**ENUNCIADO**
No excerto sobre o leitão, qual é a frase atribuída a Honoré de Balzac?

COLABORADORES LITERÁRIOS

COLABORADORES LITERÁRIOS
COLABORADORES LITERÁRIOS: Paula Freire, Amaro Mendonça, António Carlos Santos, António Torrão, Fernando Calado, Conceição Marques, Humberto Silva, Silvino Potêncio, António Orlando dos Santos, José Mário Leite. Maria dos Reis Gomes, Manuel Eduardo Pires, António Pires, Luís Abel Carvalho, Carlos Pires, Ernesto Rodrigues, César Urbino Rodrigues e João Cameira.
N.B. As opiniões expressas nos artigos de opinião dos Colaboradores do Blog, apenas vinculam os respetivos autores.

quarta-feira, 5 de junho de 2013

LEITÃO, em Comeres Bragançanos e Transmontanos

“A gula é o pecado mais virtuoso”
[Honoré de Balzac]


Na obra Food. A History, faz-se menção à obra Dissertation upon Roast Pig, publicada em 1896, da autoria de Charles Lamb, na qual lembra um porqueiro que por acidente mata alguns leitões num incêndio.
O desastrado rapaz: “enquanto pensava na desculpa a apresentar ao pai, e retorcia as mãos sobre os restos fumegantes de uma daquelas vítimas prematuras, invadiu-o um odor distinto a qualquer outro aroma que pudera ter obtido até ali. Ao mesmo tempo, uma humidade premonitória cobriu o seu lábio inferior e não soube o que pensar. Logo se baixou a tocar no porquinho, para ver se havia algum sinal de vida, tendo queimado os dedos e, para os arrefecer meteu-os na boca como um néscio. Alguns bocados da pele chamuscada tinham-se pegado aos dedos, e pela primeira vez na sua vida (na vida do mundo, na realidade, já que antes dele nenhum homem as tinha conhecido) provou as cascas, como quem diz, a pele do porco.”

**ENTRADAS EXTRAÍDAS**
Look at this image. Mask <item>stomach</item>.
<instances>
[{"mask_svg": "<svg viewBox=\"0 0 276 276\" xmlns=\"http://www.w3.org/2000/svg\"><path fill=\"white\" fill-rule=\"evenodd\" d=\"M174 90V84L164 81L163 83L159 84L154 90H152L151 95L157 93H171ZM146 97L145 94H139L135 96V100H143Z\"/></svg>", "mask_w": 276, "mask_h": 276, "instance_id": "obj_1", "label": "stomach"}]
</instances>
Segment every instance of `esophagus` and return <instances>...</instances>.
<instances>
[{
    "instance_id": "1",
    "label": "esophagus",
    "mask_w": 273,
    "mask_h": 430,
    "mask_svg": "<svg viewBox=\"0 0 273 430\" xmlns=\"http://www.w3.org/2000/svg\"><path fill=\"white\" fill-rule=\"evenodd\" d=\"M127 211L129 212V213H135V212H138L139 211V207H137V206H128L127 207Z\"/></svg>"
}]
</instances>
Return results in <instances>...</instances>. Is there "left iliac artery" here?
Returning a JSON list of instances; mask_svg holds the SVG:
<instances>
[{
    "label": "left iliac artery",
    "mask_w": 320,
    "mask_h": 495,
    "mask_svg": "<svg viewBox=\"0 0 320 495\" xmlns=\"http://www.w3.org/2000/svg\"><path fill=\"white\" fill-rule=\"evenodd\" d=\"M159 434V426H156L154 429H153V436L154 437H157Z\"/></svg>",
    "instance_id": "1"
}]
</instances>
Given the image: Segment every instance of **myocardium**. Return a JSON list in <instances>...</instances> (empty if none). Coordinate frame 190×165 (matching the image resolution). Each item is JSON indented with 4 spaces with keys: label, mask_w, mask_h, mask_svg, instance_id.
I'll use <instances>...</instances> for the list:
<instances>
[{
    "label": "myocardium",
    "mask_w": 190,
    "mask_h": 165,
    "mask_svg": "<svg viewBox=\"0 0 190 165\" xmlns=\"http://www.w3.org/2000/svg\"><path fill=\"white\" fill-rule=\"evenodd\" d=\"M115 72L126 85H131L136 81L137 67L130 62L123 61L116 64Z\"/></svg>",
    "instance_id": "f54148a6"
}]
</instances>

**SOLUÇÃO**
“A gula é o pecado mais virtuoso.”